I think it was in the summer of 1951 that my mother and father and I moved from Pittsburgh, Pennsyvania to Portland, Oregon, to be close to my mother’s family. That first Christmas in the West we were still staying with my grandmother. The next year, though, both Mom and Dad had found work and rented a nice duplex, and we were back to having our own Christmas tree. None of us suspected the trap that was waiting for us as transplanted Easterners.
Mom and Dad invited some of my aunts and uncles to a little party to help decorate the tree. The eggnog was being passed around, and the uncles, who were uncharacteristically hanging out in the kitchen, seemed to be having a very good time indeed.
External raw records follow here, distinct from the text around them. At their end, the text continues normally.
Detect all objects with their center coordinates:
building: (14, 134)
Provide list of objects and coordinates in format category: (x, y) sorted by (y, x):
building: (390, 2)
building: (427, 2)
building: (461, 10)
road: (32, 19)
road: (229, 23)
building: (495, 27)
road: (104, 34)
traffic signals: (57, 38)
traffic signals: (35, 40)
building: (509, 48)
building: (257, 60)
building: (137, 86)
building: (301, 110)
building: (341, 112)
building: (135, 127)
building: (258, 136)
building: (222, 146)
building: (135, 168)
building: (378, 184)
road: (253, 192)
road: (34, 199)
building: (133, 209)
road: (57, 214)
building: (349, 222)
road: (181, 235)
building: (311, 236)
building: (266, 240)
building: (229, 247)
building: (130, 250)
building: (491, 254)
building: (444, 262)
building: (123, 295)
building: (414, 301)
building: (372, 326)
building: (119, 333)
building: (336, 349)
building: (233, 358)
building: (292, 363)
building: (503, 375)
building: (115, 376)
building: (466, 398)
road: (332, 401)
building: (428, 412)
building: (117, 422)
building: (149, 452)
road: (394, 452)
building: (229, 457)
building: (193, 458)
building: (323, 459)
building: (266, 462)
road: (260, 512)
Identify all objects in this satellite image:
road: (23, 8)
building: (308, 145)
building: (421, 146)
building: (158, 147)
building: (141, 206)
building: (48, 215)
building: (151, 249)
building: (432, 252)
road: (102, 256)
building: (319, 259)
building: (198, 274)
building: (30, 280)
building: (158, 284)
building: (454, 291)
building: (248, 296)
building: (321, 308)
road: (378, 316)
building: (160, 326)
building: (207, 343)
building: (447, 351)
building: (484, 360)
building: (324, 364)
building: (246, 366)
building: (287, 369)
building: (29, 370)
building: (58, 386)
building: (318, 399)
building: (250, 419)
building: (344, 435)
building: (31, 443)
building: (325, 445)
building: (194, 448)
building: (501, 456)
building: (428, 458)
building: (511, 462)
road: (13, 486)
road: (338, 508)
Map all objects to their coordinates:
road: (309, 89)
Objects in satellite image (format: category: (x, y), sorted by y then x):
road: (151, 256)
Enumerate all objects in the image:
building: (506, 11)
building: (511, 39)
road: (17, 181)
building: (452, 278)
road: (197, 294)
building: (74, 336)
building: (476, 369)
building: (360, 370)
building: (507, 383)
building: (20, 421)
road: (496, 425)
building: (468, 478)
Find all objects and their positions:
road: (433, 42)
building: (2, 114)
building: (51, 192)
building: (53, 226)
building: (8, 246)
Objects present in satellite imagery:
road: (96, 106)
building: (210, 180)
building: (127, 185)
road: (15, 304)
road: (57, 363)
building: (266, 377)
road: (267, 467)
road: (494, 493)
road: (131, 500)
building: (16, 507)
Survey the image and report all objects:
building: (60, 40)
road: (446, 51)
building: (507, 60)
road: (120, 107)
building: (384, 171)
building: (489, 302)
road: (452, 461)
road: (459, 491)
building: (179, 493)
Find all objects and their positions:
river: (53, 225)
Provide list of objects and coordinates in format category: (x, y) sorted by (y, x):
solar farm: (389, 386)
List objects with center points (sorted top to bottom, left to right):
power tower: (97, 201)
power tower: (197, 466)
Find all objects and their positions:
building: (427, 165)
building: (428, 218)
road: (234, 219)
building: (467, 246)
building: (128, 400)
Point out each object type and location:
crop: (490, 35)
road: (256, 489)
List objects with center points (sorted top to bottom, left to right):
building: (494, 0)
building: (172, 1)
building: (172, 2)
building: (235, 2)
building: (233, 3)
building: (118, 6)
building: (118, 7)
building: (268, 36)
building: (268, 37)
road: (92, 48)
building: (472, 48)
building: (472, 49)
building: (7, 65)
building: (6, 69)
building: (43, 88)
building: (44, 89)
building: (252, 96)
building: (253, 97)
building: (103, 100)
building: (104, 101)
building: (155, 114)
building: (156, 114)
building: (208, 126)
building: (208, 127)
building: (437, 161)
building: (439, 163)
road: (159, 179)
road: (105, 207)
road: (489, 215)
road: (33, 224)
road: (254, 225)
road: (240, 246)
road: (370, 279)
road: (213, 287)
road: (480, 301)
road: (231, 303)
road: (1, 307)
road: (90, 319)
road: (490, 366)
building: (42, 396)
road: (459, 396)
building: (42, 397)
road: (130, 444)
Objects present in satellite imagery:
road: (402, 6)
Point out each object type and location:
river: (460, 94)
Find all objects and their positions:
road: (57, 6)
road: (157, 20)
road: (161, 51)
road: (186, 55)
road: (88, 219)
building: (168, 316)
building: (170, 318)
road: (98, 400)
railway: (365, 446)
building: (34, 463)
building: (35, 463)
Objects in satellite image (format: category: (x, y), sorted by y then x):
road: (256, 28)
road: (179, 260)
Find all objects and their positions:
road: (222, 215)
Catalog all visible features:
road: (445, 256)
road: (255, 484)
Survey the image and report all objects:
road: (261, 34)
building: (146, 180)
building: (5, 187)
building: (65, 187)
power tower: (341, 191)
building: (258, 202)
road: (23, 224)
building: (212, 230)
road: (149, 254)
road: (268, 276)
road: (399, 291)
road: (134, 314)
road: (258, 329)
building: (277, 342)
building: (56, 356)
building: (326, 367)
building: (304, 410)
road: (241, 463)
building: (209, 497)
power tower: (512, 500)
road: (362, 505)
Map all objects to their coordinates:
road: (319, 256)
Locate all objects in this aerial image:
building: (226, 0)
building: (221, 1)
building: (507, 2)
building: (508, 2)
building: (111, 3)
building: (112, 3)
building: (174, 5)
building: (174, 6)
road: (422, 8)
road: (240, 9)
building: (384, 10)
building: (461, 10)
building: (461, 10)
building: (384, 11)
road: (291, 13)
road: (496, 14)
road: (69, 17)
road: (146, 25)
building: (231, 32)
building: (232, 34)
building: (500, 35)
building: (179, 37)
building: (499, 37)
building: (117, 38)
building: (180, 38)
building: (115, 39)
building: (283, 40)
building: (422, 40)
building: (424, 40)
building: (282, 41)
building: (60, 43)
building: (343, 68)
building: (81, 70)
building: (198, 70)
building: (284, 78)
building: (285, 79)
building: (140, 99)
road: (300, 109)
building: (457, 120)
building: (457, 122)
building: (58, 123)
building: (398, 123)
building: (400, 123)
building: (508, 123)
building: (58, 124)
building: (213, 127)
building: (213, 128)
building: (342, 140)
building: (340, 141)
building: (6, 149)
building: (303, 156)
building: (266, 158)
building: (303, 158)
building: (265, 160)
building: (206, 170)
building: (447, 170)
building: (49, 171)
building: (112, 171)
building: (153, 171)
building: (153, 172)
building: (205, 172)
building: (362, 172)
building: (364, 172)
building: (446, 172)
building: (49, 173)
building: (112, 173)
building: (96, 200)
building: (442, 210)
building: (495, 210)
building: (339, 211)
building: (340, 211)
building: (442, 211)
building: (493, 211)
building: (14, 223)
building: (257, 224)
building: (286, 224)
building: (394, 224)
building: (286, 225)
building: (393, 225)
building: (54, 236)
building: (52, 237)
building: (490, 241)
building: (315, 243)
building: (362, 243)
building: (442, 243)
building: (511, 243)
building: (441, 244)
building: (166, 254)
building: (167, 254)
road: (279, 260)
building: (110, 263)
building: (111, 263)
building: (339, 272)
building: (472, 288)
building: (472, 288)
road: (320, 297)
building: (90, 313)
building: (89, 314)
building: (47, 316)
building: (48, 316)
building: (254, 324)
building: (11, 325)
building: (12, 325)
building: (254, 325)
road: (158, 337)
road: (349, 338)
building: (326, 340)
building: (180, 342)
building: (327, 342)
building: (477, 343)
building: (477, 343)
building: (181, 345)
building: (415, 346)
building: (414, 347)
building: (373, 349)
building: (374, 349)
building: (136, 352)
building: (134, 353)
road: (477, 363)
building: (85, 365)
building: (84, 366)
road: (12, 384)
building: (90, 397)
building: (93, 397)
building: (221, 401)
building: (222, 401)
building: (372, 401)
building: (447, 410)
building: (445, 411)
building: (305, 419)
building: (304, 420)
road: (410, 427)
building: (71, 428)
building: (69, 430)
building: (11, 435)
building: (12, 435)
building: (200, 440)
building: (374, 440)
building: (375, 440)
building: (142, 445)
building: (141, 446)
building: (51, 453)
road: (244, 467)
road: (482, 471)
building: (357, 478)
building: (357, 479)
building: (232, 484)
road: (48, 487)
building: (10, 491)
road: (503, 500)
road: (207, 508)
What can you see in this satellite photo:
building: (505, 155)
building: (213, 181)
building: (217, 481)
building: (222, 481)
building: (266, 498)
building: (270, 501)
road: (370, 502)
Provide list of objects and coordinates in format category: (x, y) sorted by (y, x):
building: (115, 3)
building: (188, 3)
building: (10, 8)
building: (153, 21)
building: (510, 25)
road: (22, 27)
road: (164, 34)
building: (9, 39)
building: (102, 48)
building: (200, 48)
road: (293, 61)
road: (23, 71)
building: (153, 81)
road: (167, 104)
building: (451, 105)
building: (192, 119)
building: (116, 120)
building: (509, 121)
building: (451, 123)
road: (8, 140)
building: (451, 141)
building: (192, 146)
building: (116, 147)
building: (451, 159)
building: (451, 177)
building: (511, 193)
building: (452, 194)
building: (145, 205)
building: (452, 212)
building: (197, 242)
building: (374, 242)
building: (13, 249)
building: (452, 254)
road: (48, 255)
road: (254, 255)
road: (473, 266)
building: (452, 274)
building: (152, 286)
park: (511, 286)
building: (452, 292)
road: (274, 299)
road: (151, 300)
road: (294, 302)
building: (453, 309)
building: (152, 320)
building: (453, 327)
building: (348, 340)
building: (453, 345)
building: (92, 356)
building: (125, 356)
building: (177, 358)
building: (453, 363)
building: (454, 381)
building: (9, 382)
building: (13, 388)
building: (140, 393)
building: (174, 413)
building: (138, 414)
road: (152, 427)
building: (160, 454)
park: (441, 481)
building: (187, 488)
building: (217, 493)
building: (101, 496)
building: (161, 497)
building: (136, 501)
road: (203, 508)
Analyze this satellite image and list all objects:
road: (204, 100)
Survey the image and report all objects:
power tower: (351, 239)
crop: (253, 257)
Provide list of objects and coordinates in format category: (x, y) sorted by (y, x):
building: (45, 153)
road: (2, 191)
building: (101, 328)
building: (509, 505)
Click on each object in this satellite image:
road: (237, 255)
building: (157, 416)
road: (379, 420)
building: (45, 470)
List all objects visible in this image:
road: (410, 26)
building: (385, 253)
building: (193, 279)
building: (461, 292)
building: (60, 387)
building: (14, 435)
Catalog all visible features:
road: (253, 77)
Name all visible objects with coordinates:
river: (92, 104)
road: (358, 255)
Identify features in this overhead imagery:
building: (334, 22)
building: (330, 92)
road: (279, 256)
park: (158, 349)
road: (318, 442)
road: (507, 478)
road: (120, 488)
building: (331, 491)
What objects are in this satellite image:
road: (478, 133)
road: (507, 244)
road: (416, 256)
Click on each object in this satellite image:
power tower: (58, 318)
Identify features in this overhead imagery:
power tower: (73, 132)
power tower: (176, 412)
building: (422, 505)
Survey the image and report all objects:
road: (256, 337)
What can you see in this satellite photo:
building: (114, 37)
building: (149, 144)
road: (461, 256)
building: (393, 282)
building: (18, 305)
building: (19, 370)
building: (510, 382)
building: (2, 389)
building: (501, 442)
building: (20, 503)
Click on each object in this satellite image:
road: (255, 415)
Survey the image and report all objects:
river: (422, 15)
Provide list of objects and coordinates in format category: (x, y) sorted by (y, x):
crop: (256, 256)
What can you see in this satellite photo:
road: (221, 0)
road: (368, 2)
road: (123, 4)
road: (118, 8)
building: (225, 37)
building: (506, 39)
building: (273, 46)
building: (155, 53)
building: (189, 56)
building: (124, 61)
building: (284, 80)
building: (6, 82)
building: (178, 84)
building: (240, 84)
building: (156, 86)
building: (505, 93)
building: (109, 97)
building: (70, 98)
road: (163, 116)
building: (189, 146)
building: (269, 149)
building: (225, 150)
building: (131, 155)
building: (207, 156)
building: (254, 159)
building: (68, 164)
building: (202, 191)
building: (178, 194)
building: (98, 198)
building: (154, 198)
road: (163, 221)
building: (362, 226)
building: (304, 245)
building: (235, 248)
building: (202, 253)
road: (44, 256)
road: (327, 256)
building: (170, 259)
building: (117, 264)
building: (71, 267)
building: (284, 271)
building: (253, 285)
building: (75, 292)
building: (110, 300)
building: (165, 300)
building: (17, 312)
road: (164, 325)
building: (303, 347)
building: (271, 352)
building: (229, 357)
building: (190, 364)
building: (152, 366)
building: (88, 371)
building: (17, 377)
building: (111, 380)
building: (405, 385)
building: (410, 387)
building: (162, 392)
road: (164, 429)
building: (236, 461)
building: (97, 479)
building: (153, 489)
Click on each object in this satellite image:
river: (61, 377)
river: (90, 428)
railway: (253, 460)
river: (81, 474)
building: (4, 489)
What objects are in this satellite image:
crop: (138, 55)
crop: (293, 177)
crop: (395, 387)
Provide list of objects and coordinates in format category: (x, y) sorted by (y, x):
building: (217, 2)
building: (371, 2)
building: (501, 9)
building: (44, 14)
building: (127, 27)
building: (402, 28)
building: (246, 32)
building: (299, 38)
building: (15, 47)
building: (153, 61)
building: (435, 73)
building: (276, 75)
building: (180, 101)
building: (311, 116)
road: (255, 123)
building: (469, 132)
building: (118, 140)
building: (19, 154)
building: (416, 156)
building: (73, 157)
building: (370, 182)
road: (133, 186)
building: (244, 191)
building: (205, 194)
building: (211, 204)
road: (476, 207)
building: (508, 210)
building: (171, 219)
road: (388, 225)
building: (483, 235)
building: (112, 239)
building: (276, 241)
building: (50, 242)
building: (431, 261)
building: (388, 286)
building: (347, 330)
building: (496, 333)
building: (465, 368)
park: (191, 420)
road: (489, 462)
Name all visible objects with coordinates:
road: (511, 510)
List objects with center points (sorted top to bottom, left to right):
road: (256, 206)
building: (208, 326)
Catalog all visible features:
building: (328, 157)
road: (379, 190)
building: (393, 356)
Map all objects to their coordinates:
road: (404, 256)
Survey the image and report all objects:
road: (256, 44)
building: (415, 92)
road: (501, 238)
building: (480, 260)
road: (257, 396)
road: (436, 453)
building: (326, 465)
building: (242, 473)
As most of the ornaments had been hung on the tree, it was now time for the lovely thin strands of tinsel which would finish off the decoration. And one of my little cousins asked, “Can I help put the rain on?” The rain? I said, probably in a snotty tone, that no one put rain on a Christmas tree.
And then the argument began. The thin strands of tinsel that we knew back East as icicles seemed to be called rain in this strange Western city. Of course, icicles belonged on a Christmas tree, but rain didn’t. Wrong, shouted some of the uncles, we don’t have icicles here, but we have plenty of rain! Why not on the tree? My mother tried to keep the peace but soon was outshouted by her brothers, the aunts tried to distract the children from the yelling and started getting their coats on, and all of a sudden the strands of icicles /rain were out of their boxes and flying around, and not in the direction of the tree!
I think it was when some tinsel fell in the eggnog pitcher that the laughing started. Not everyone was mollified, though, and some offended relatives left in a huff, while others helped to clean up the mess. The question of the right name for the tinsel remained a bit of a sore point for years, though, and usually someone would bring it up every Christmas, just to see if anybody would get riled up. As for us, we never used the stuff again.